[Data entries]
• • • •

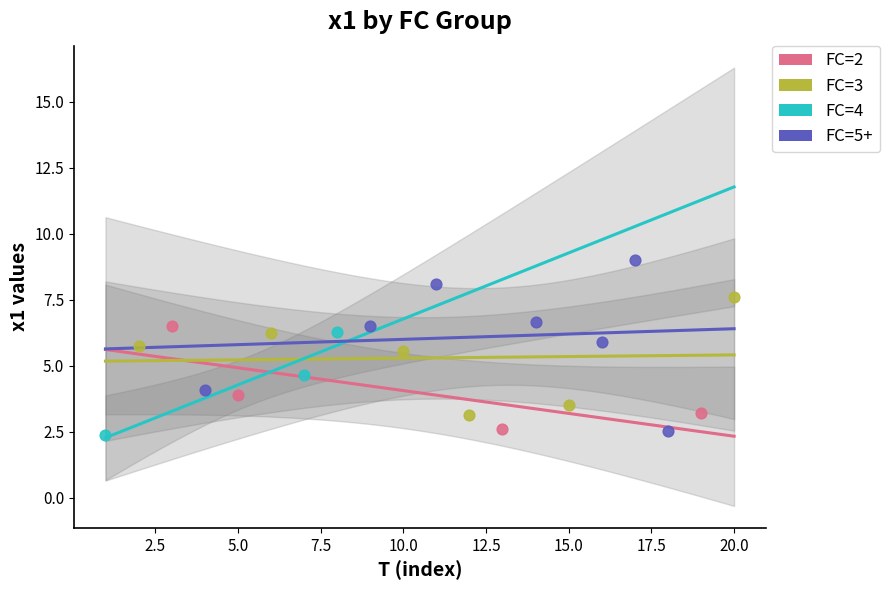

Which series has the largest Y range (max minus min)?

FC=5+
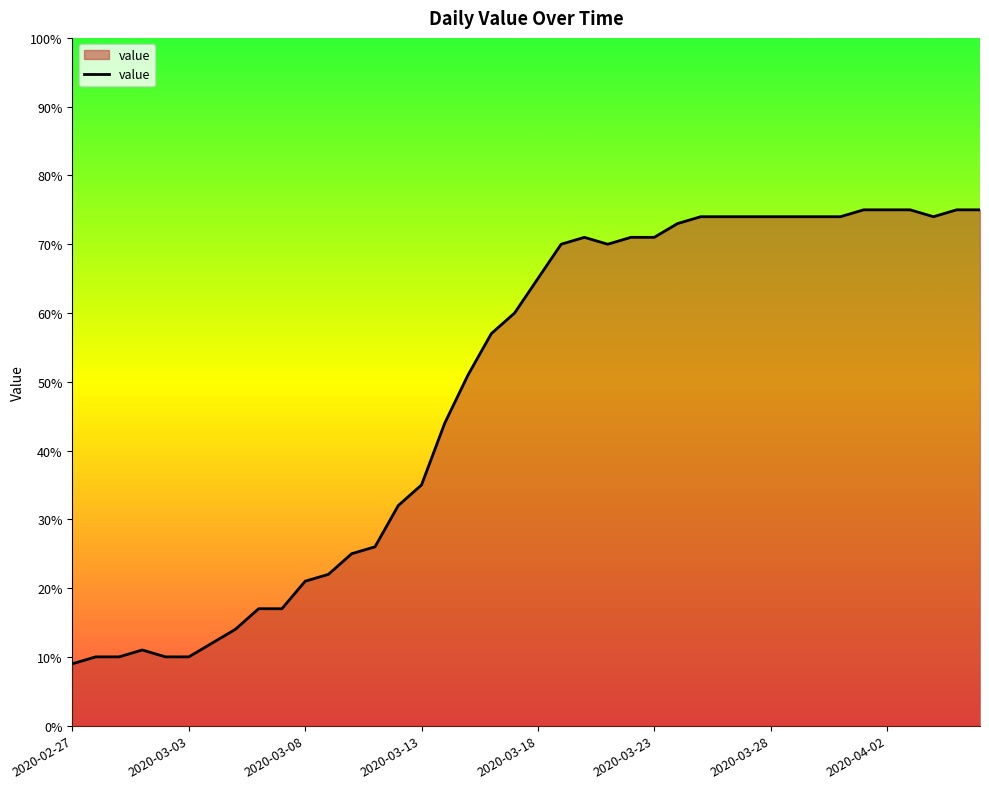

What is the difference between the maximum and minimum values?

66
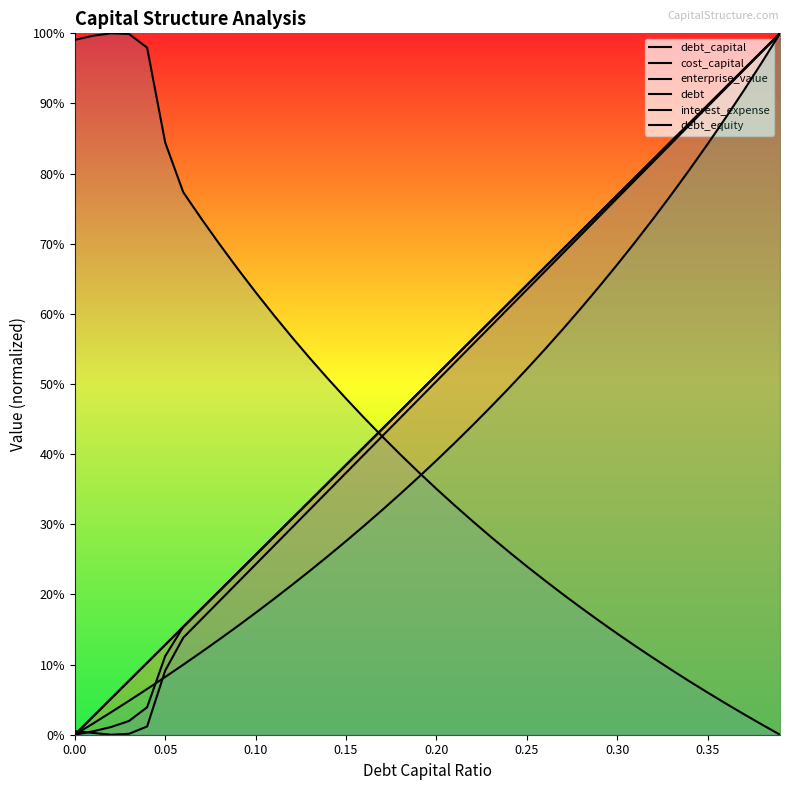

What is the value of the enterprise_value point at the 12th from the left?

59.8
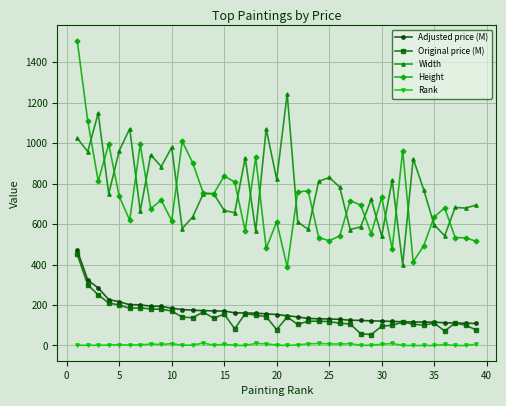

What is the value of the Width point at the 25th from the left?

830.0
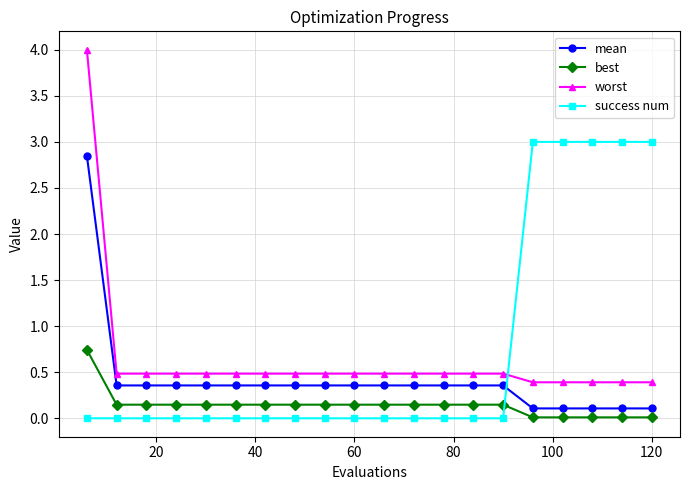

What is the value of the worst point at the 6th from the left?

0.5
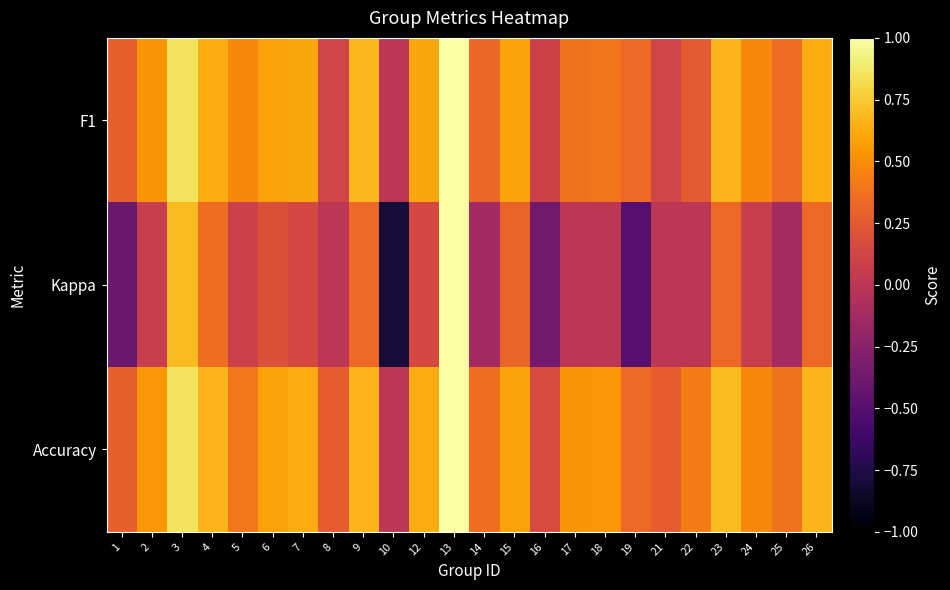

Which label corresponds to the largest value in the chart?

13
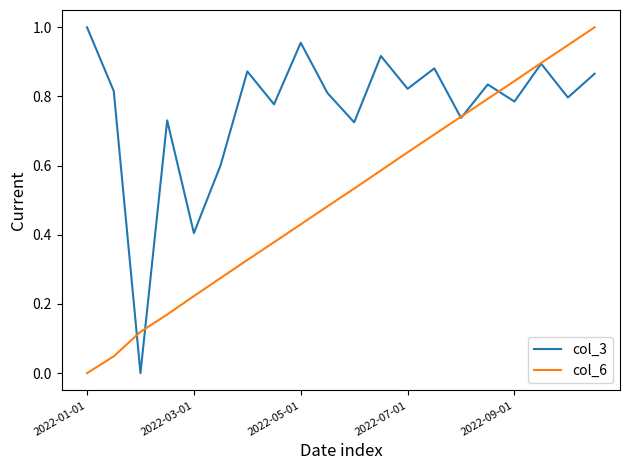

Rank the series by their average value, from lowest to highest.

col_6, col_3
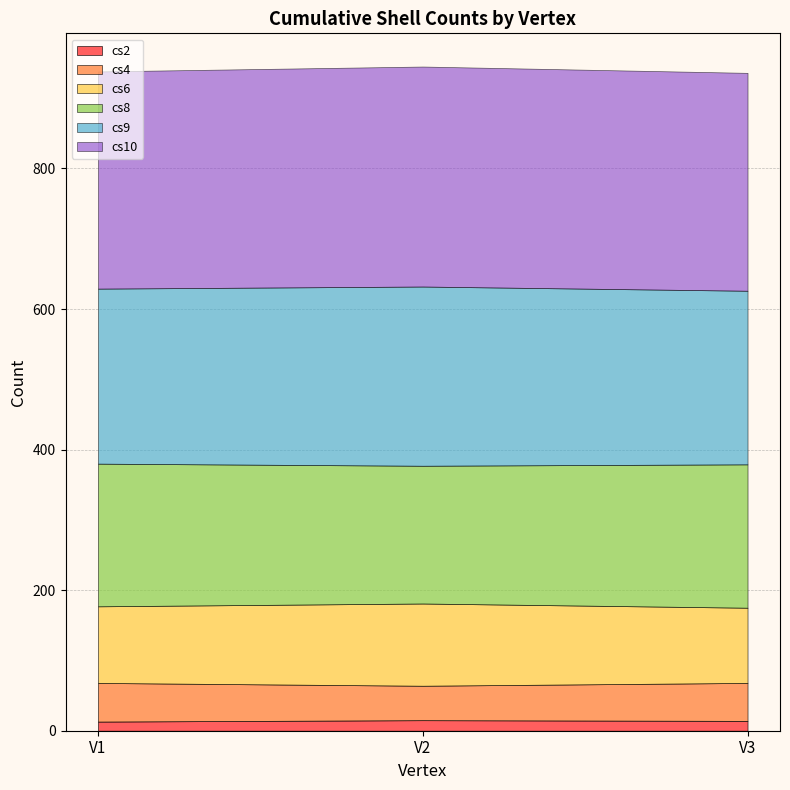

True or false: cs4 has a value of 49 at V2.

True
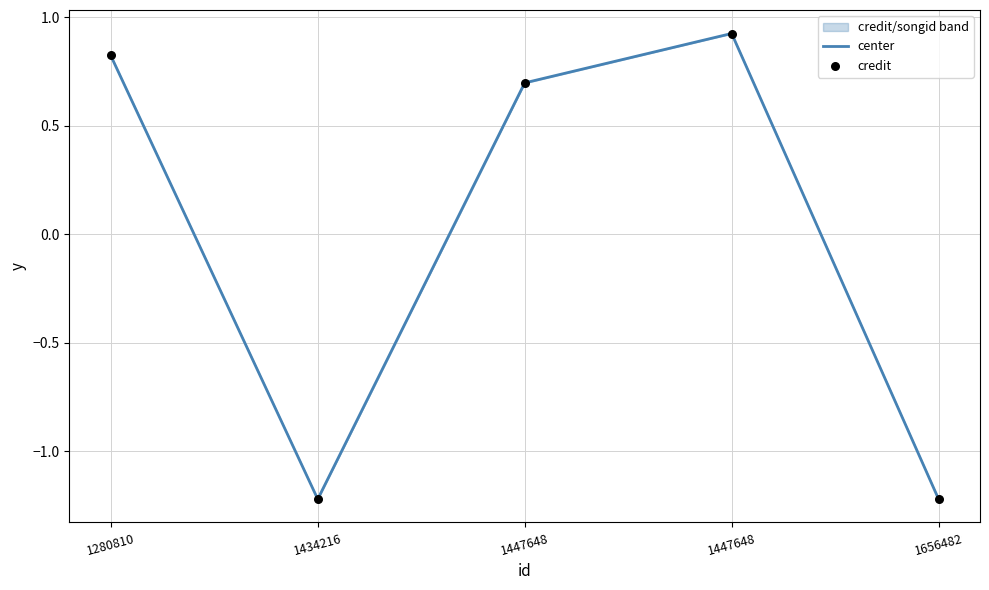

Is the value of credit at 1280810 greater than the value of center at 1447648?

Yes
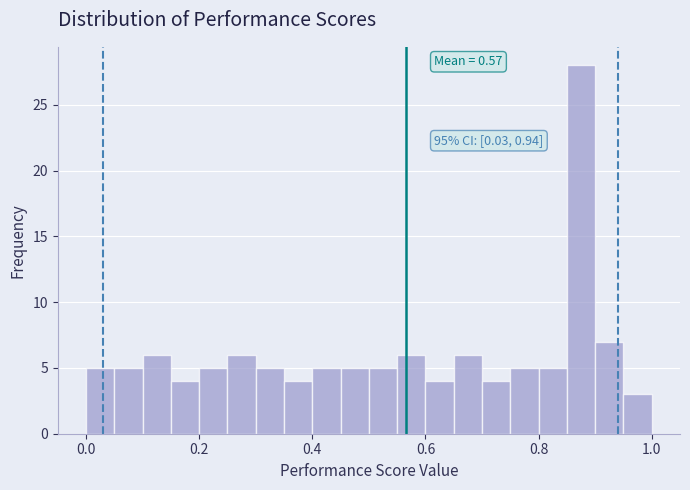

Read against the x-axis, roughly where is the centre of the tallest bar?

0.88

• • • •

## What to produce
Could you update these lines by replacing "maximum and minimum" with "highest and lowest", keeping everything else the same and leaving the pictures out?

## Task solution
Which series has the largest Y range (max minus min)?

FC=5+

What is the difference between the highest and lowest values?

66

What is the value of the enterprise_value point at the 12th from the left?

59.8

What is the value of the Width point at the 25th from the left?

830.0

What is the value of the worst point at the 6th from the left?

0.5

Which label corresponds to the largest value in the chart?

13

Rank the series by their average value, from lowest to highest.

col_6, col_3

True or false: cs4 has a value of 49 at V2.

True

Is the value of credit at 1280810 greater than the value of center at 1447648?

Yes

Read against the x-axis, roughly where is the centre of the tallest bar?

0.88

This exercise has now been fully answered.